*Stored items*
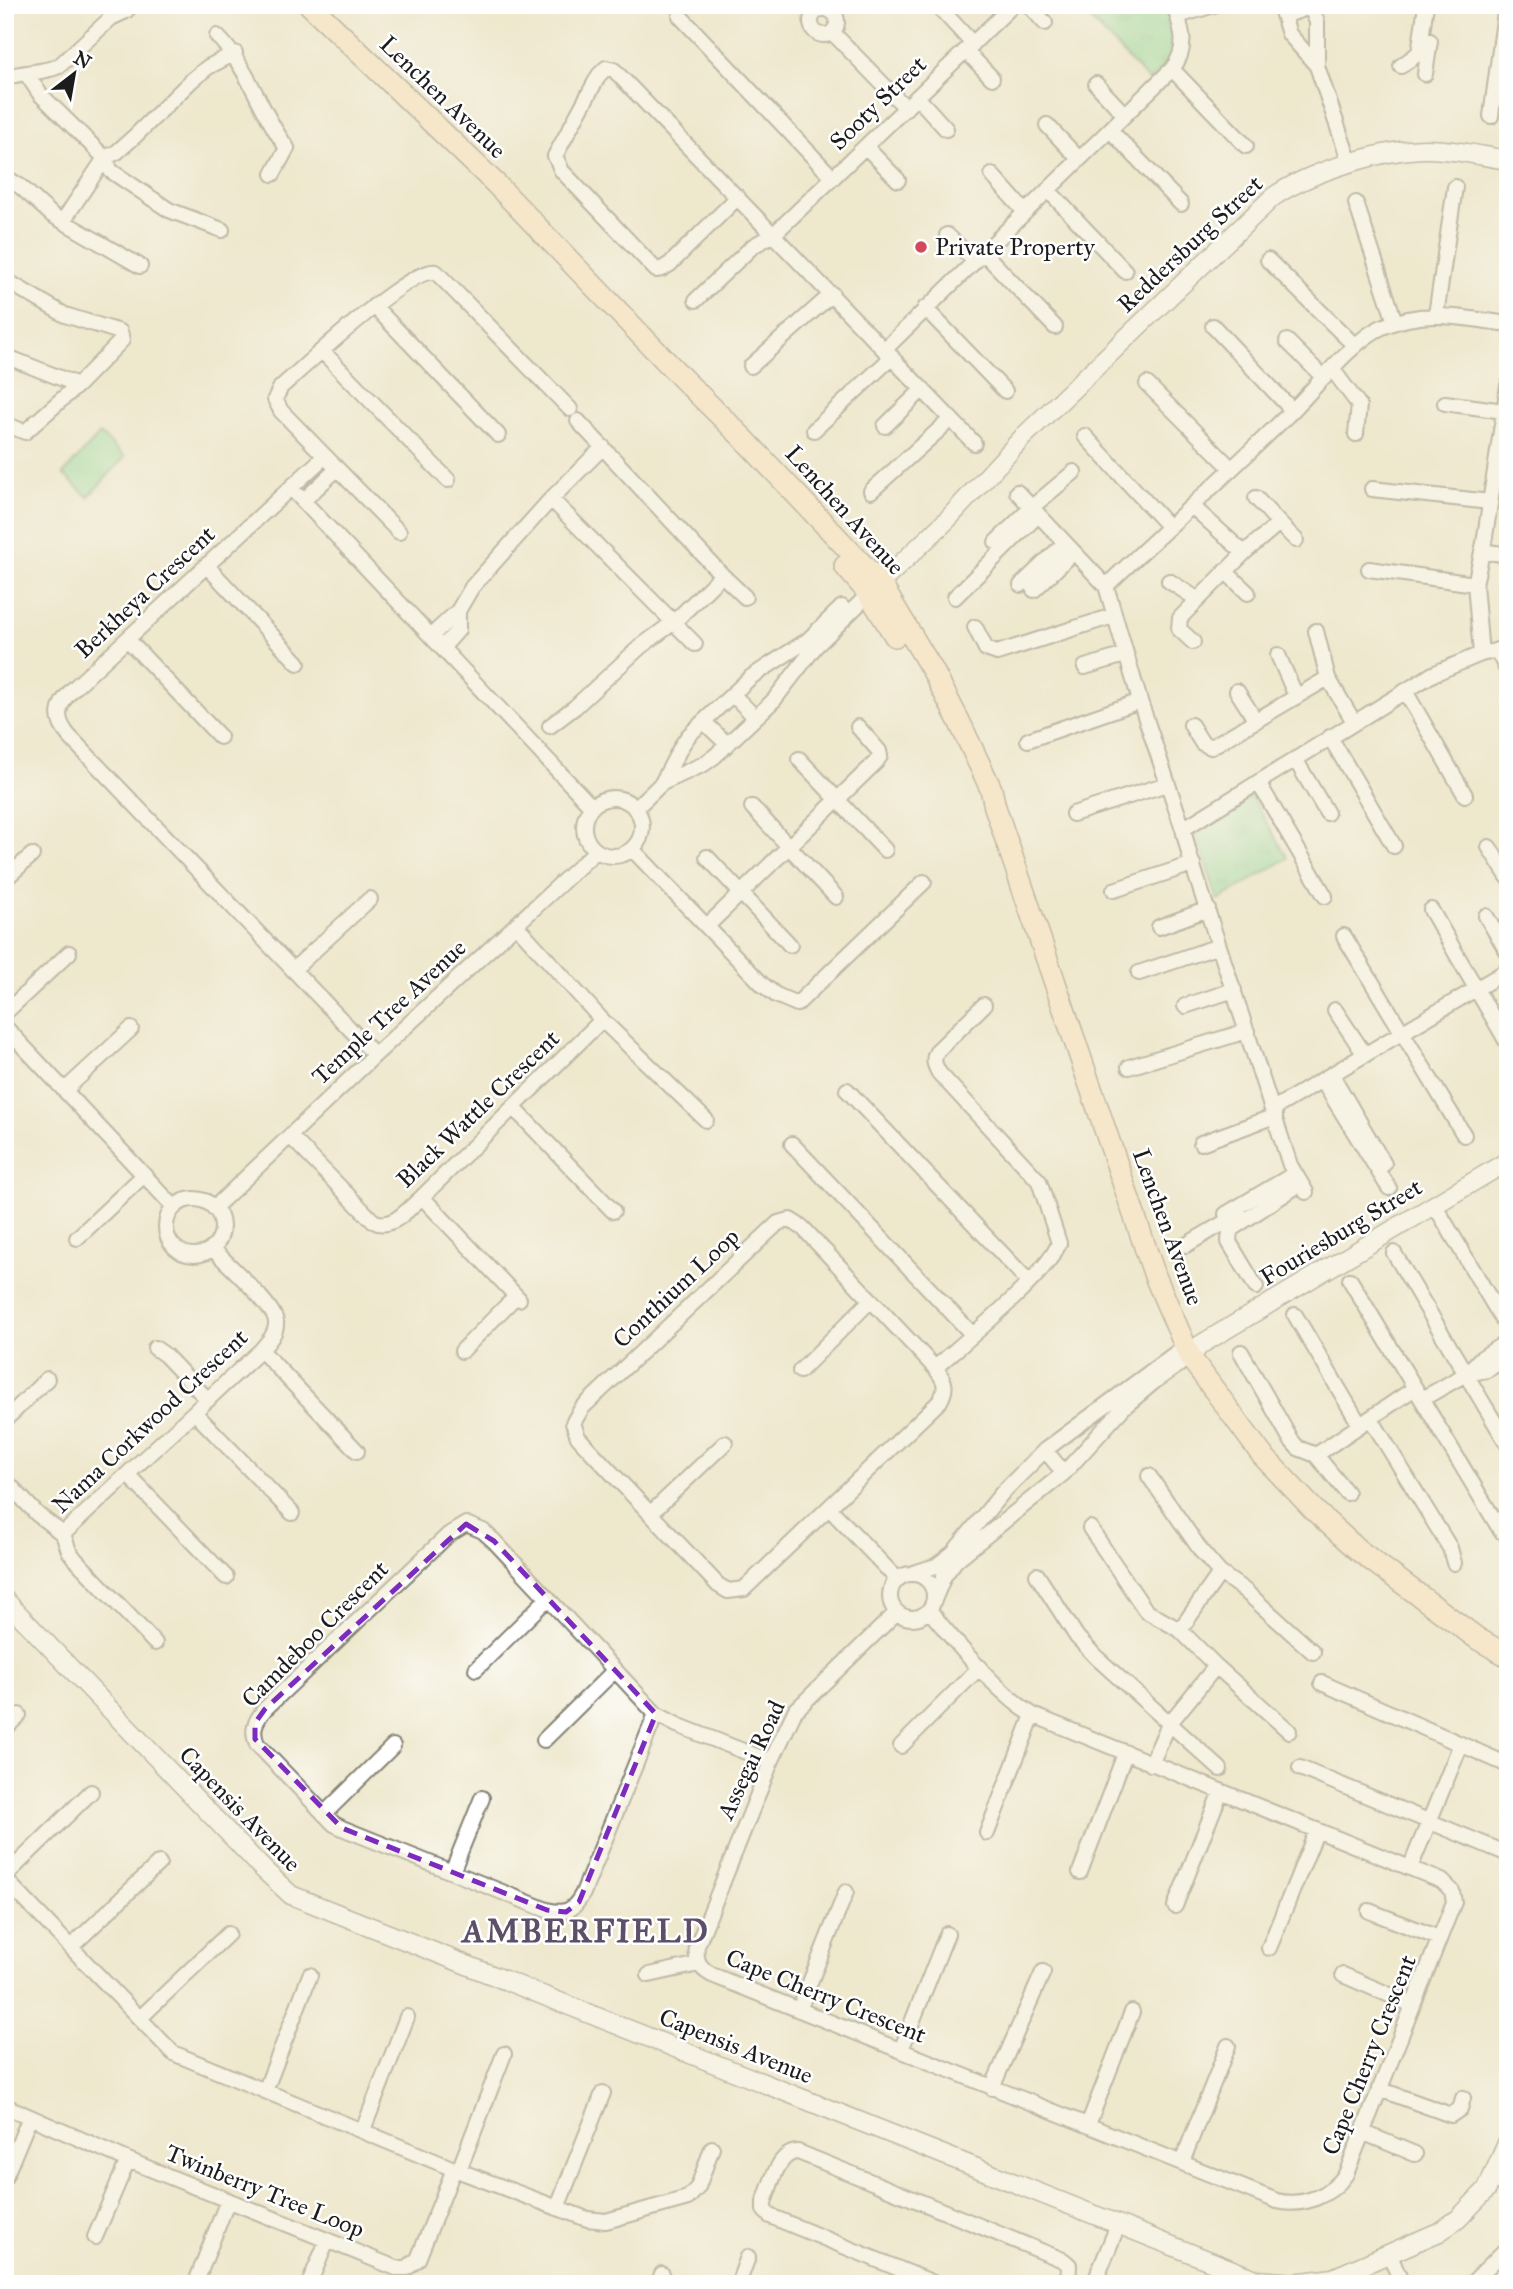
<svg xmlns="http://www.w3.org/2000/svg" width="1513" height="2289" viewBox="0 0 1513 2289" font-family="'IM FELL Great Primer',serif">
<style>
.park{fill:url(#park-tufts);stroke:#527a5a;stroke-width:2}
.pitch{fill:#89d897;stroke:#527a5a;stroke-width:2}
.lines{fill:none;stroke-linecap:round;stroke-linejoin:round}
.minor-casing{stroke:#858274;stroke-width:18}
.tertiary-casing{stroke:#858274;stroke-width:21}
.secondary-casing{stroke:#858274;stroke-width:24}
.minor{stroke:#fff;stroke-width:14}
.tertiary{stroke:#fff;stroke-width:18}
.secondary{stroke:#ffe4c6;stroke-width:21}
.marked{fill:none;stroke:#7b2cbf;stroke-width:5;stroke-dasharray:14 9;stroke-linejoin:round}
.poi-dot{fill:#d1495b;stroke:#fff;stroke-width:2.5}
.labels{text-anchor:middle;stroke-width:5;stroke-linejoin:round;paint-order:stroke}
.street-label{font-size:24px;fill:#1c1c1c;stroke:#fff}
.poi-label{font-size:24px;fill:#1c1c1c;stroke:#fff;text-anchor:start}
.district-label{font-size:32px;font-weight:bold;letter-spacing:2px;fill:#5c5069;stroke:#fff}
</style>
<defs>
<pattern id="park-tufts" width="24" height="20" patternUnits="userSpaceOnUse" patternTransform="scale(1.75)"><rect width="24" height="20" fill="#89d897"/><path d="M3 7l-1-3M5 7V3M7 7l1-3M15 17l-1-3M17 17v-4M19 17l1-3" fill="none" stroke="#76b982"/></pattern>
</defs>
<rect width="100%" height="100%" fill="#fff"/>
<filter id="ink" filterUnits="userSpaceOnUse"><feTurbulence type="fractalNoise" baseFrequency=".0143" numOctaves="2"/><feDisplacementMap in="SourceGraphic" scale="14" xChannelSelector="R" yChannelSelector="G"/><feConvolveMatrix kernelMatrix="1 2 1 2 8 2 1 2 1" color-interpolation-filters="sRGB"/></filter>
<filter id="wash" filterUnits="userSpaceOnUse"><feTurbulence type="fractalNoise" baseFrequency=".00686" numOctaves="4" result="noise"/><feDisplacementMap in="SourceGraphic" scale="28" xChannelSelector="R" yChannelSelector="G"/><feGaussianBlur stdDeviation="1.57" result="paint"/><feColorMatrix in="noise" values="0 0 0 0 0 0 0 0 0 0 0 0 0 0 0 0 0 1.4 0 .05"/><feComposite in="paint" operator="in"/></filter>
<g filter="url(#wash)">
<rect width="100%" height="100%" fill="#eee8cd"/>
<path class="park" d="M1077 5H1166C1181 47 1180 51 1149 81Z
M1251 796 1288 858 1218 900 1195 832Z"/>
<path class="pitch" d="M100 434 125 457 88 497 63 474Z"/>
</g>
<g filter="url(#ink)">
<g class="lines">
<g class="minor-casing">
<path id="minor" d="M937 5 973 44
M1029 5 1045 23
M1280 5 1289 34 1317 66
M1310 5 1317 22V66L1350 163
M811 22a13 13 0 1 1 26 0a13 13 0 1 1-26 0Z
M680 16 833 178
M1178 16 1214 5
M1284 16 1310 7
M832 32 906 108
M217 36C250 69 260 112 287 148L273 174
M966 51 992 78
M1401 66 1419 53 1426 5
M1172 69 1246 146
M26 73 40 94 105 158 111 171 169 210 222 230
M1425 74 1430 41
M5 78C22 71 41 74 59 66L111 18 126 11 131 5
M1096 84 1125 115
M1504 96 1508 69
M917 97 946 129
M1491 116 1506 5
M1047 125 1079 159
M1110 130 1181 204
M866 147 898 180
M992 175 1025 212
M5 177 21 187 52 215 140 266
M1048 190 1125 271
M738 197 670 264 662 269 656 270 562 171 555 156 599 75 606 68 614 70 974 443
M1356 203 1395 322
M63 221 105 158 117 152 135 136 192 80 208 67 235 53
M947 235 975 261
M984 253 1055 327
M1268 260 1355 346
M5 280 65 315 120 332 122 340 78 385 25 432 5 424
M696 300 753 246 774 234 1013 5
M374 306 498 435
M925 308 1005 391
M1436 315 1455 187
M1213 326 1292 410
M1287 341 1324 378
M885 349 1172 69C1189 48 1182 29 1174 5
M322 351 448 480
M5 356 78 385
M751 366 832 294
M1333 370 1359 405 1356 434
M1147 384 1231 468
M1445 403 1504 411
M578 421 722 575 745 597
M885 426 923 389
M814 430 892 357
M1085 436 1169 527
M325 456 71 691C56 707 55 720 69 736L375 1055
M291 488 592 807
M1372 489 1490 502
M871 491 951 419
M1017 492 1106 586 1140 701 1183 829 1190 857 1290 1165 1306 1192
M1256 498 1279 523
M551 499 695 644
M303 501 337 469
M1192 506 1244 553 1180 618 1179 629 1193 642
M399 532 281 411 275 399 281 387C304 367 411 266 436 272L570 409
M996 542 1032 507 1074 472
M1482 551 1508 555
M1244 553 1279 523 1296 540
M206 565 298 663
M1369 569 1475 584
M1225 571 1248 593
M1169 581 1197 599
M1021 585 1065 543
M1106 586C1168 527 1232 470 1293 410 1316 387 1353 340 1382 327 1427 308 1462 318 1508 324
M1034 590 1074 552
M955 597 1038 515
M975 627 986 649 997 653 1113 616
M1316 631 1328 678 1354 722
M431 636 458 611
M128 640 220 737
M442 648 458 630V611L472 587 551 499 603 447
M1497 650 1508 672
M1481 654 1475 584 1484 543 1508 385
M1278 655 1296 696
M1085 667 1125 655
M1237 691 1256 721
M1405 691 1465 795
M733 695 755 717
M704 722 726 743
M1191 725 1202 743 1211 747 1328 678
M550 726 575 707 640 647 674 622 722 575
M1330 737 1394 846
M1028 740 1140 701
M799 759 885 850
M1295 759 1327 813
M1258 782 1325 896
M662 783 682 745 689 735 751 677 808 640 842 607
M584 827a29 29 0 1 1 58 0a29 29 0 1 1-58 0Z
M752 807 836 897
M635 809 662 783 704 764 715 756 774 700 815 647 869 594
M1073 814 1167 784
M1183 829 1433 674 1481 654 1508 648
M1489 847 1508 877
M632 849 763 985 776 995 797 1004 924 882
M707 857 790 945
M5 879 32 855
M1114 890 1193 864
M1431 910 1508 1044
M1486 916 1508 953
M516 925 602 1020 706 1120
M707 926 876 762 880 756 879 751 858 727
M1159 927 1208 909
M1344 936 1464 1135
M293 970 370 899
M1139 973 1219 946
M1185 1006 1234 990
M1335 1010 1365 1055
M5 1013 69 953
M5 1027 174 1207
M1129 1067 1247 1031
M1332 1075 1384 1164
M1322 1080 1389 1188
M65 1090 131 1029
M847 1090 1029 1282
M513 1107 613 1211
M1273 1109 1508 970
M290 1136 373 1221C392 1231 408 1209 422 1197L602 1020
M1201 1143 1275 1116
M792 1144 972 1334
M422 1197 519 1299
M166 1227a28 28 0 1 1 56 0a28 28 0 1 1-56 0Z
M1434 1204 1508 1329
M214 1208 375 1055 596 851
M1226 1214 1294 1174
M790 1220 803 1228 935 1368C945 1380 948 1387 940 1401L744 1589 728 1591 718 1585 588 1448 578 1437 573 1423 582 1408 778 1223Z
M77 1238 144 1175
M1186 1245 1239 1214
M1394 1253 1508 1445
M1350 1280 1501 1531
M1256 1287 1229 1242 1230 1230 1300 1184
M1295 1315 1360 1425
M155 1348 165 1355 208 1400
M261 1350 357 1451
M462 1351 516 1296
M1241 1352 1291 1440 1298 1448 1316 1455 1415 1388
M935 1368C963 1343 1048 1274 1059 1243L1039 1181 939 1073C934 1064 932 1059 938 1050L984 1005
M800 1371 871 1300
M1466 1374 1487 1370 1508 1357
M1422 1399 1466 1374 1480 1359 1508 1341
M195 1413 292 1513
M1371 1419 1450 1548 1454 1563
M5 1420 47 1379
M1045 1450 1064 1473
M1316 1455 1347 1493
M128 1475 226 1577
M1149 1476 1202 1552 1220 1573
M5 1480 37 1514 63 1534
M829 1508 897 1579
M651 1513 725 1443
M1090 1528 1146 1611 1180 1630 1216 1666
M63 1534 261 1350C268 1342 277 1333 276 1322 276 1307 224 1261 212 1248
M63 1534 69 1551 75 1559 155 1643
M913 1573 936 1566 953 1553 1003 1492 1045 1450 1184 1347
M890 1596a22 22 0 1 1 44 0a22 22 0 1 1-44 0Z
M1037 1575 1077 1637 1096 1657 1220 1769
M934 1600 944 1576 956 1560 1064 1473 1124 1407 1155 1381 1190 1357
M897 1612 795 1711 771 1762 697 1946C695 1960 699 1968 712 1975L1277 2201C1303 2207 1331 2196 1346 2174L1454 1902 1452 1891 1442 1881 1033 1715C1000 1695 954 1641 929 1610
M1180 1630 1220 1573 1244 1590 1313 1652
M476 1669 548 1598
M1322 1683 1508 1765
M656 1714 583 1893C574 1910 566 1915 547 1910L342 1828 334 1824 257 1744C251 1730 255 1721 265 1709L448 1535 466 1524 483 1531 494 1541 656 1714 677 1725 771 1762
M5 1729 19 1715
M544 1740 615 1670
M901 1746 980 1667
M1151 1764 1169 1724 1216 1666 1289 1731
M1300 1768 1508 1854
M324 1814 393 1746
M987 1833 1033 1715
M1410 1868 1461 1744
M452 1872 482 1798
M1080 1872 1125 1754
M5 1876 91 1792
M5 1879 173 2053 454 2169 587 2219 606 2221 688 2198 698 2187 712 2148
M1175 1906 1221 1791
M1369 1911 1439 1938
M72 1946 159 1863
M1269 1948 1317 1830
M649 1975 699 1964
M1343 1975 1413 2005
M799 2010 846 1892
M140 2018 228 1934
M901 2050 947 1934
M992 2088 1043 1972
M1379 2089 1451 2115 1460 2109 1463 2098
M265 2091 310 1975
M5 2106 128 2160 396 2268H407L418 2259 454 2169
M1088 2125 1132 2012
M363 2130 407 2017
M1362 2132 1415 2154
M1182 2162 1228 2046
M459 2170 504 2054
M5 2177 30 2117
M557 2208 603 2093
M95 2237 128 2160
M1389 2253 1402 2284
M198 2277 228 2200
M309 2284 327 2241
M658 2284 662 2274
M738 2284 748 2257
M936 2284 770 2216 764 2210V2202C771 2186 777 2152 798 2152L1063 2260 1069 2265 1068 2284
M1094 2284 1118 2225
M1471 2284 1508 2247"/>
</g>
<g class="tertiary-casing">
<path id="tertiary" d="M871 592 947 520 1024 436 1273 197C1309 172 1383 149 1427 149 1454 149 1481 156 1508 160
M1190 1357 1200 1345 1508 1161
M5 1600 264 1870 291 1895 1258 2280 1294 2283 1333 2278 1439 2232 1458 2219 1487 2189 1508 2141"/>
</g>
<g class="secondary-casing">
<path id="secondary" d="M310 5 496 184 684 380 743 438 880 583 933 671 959 721 991 789 995 807 1155 1276 1190 1357 1262 1455 1315 1511 1358 1550 1478 1639 1508 1656
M845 566 869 594 895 636"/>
</g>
<use href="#minor" class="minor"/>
<use href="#tertiary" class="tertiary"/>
<use href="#secondary" class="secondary"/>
</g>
</g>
<path d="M0 0H1513V2289H0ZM466 1524 494 1541 656 1714 579 1902 566 1912 547 1910 342 1828 255 1739V1723L265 1709Z" fill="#eee8cd" fill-opacity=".55" fill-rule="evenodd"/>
<path class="marked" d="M466 1524 494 1541 656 1714 579 1902 566 1912 547 1910 342 1828 255 1739V1723L265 1709Z"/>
<circle class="poi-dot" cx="921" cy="247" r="7"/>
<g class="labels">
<g class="street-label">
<text transform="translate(443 97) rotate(44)" y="8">Lenchen Avenue</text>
<text transform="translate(878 103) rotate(-44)" y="8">Sooty Street</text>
<text transform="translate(1190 244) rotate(-43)" y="8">Reddersburg Street</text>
<text transform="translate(845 510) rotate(48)" y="8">Lenchen Avenue</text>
<text transform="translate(145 592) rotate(-43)" y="8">Berkheya Crescent</text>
<text transform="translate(389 1012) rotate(-43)" y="8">Temple Tree Avenue</text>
<text transform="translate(478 1109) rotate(-44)" y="8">Black Wattle Crescent</text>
<text transform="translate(1168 1227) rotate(70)" y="8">Lenchen Avenue</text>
<text transform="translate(1341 1232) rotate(-31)" y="8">Fouriesburg Street</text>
<text transform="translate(676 1288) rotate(-43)" y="8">Conthium Loop</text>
<text transform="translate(150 1421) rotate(-43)" y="8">Nama Corkwood Crescent</text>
<text transform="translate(315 1634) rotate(-45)" y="8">Camdeboo Crescent</text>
<text transform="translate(751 1760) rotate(-65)" y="8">Assegai Road</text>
<text transform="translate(240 1809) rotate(46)" y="8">Capensis Avenue</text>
<text transform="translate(826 1996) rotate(22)" y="8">Cape Cherry Crescent</text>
<text transform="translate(736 2046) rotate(22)" y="8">Capensis Avenue</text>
<text transform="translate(1369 2055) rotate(-68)" y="8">Cape Cherry Crescent</text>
<text transform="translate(265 2191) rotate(22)" y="8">Twinberry Tree Loop</text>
</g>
<g class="poi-label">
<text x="935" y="255">Private Property</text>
</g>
<g class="district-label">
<text x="586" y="1942">AMBERFIELD</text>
</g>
</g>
<rect width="1513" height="2289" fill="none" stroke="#fff" stroke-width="28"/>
<g transform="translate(74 74) rotate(31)" stroke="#ffffff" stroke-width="5" paint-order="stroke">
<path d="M0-5L12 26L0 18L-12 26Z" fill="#1c1c1c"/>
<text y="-10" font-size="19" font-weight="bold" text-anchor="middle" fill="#1c1c1c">N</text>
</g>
</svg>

*Exercise brief*
Return only the number of lines in the data above that hold the word "middle".

*Final answer*
2